2003 Chevy Avalanche. I want to change the brake fluid in my truck. Can I do this with a hand held vaccum tool then loosen the bleeder valve and suck the fluid out until I get new fluid or do I really need someone inside the truck to apply the brakes then loosen the bleeder valve to dump the old fluid. I’m not sure on these newer vechiles with ABS brakes. I don’t want to hurt the braking system.
I change brake fluid in 2 ABS vehicles. I just gravity feed each wheel one at a time and don’t let the master cylinder get too low. It is slow but I have lots of time. On one I can suck out most of the old fluid and the other I can’t so I just keep adding. I do this every 3 years, it is important on vehicles with ABS.

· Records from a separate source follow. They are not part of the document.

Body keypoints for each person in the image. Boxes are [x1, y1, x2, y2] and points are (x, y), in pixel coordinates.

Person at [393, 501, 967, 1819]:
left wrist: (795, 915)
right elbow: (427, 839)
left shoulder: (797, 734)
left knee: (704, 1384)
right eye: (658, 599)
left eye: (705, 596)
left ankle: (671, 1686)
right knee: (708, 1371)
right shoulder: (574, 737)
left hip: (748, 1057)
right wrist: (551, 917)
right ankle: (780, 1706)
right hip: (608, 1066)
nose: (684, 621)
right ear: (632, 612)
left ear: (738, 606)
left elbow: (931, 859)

The vacuum pump may work but there’s no substitute for the old foot and you don’t need an assistant but it’d take less time that way. When I say the old foot I mean be gentle and don’t push the brake pedal much more than half way down each time. I did it on a '94 Plymouth Vogyager w/abs. Only had 2 drain pans so I started with the back; broke the bleeders free and started gently pumping the fluid out. MAKE
SURE THE FLUID IN THE MASTER CYL RESEVOIR DOESN’T GET NEAR THE BOTTOM. You might buy 3 quarts of brake fluid, keep reciept, and return any
unopened containers. If the bleeder screw(s) won’t unscrew heat bleeder screw w/propane torch just to cherry red. Immediately squirt water on bleeder screw. As soon as screw is cool enough to touch (while you’re squirting water), immediately turn it gently w/wrench. If NG, try again. You’ve gotta push fluid out till brake fluid coming out bleeder is same clor as new fluid. You don’t have to close bleeders
when you run up front to see if M/C is low. Took me an hour and a half. Fluid started out black but boy was it great to see that clear amber color! The internal parts of your brake system will say, “Thank you!” Maybe call the dealer first and ask to talk to foreman to be sure it won’t hurt ABS. I’ve never seen it happen.

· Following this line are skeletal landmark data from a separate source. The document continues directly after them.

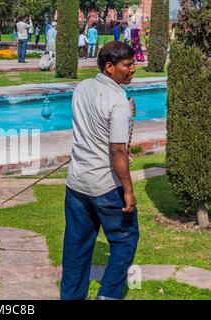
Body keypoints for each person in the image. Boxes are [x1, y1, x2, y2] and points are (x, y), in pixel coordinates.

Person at [61, 41, 139, 300]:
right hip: (105, 185)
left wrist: (127, 118)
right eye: (127, 65)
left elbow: (93, 128)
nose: (133, 69)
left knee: (76, 247)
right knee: (125, 240)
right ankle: (109, 294)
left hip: (77, 183)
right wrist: (128, 189)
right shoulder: (118, 101)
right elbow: (118, 150)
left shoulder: (82, 87)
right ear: (109, 67)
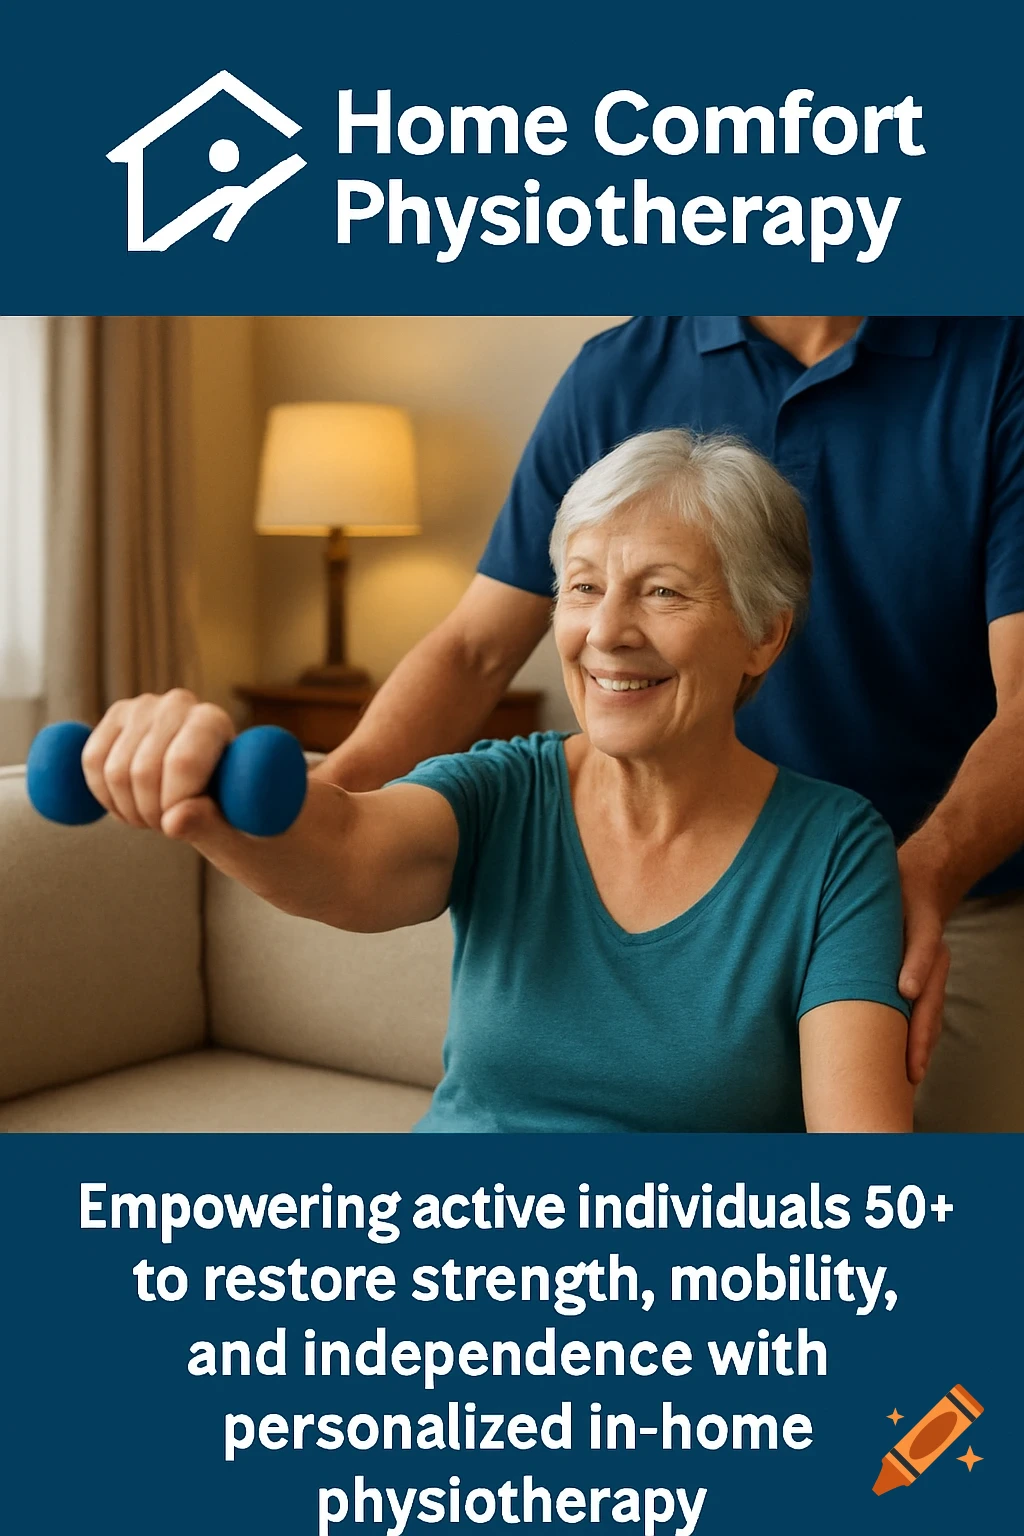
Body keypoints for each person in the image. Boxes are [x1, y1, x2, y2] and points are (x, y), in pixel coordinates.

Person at [80, 431, 913, 1134]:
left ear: (764, 635)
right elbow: (339, 852)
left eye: (661, 592)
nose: (607, 633)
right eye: (583, 588)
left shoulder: (836, 853)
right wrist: (205, 804)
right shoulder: (503, 790)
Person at [314, 316, 1024, 1134]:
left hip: (947, 877)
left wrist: (925, 876)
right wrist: (326, 792)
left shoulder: (1000, 360)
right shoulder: (617, 372)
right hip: (681, 857)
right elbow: (474, 649)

I have bled brakes on a 1996 GM vehicle with ABS with no apparent problem. I prefer the two person method so that any debris that might be residing at the bottom of a wheel cylinder will more likely, due to turbulence, be stirred up and pumped out of the bleeder valve. Simply draining will get fresh fluid in but may not handle debris as mentioned if the bleeder valve is located at the top of the wheel cylinder.
A method to loosen stuck bleeder valves that may otherwise break off with steady applied torque is to use an impact wrench at a very low setting so that the wrench barely functions and increasing power as needed. Use a little penetrating oil, of course.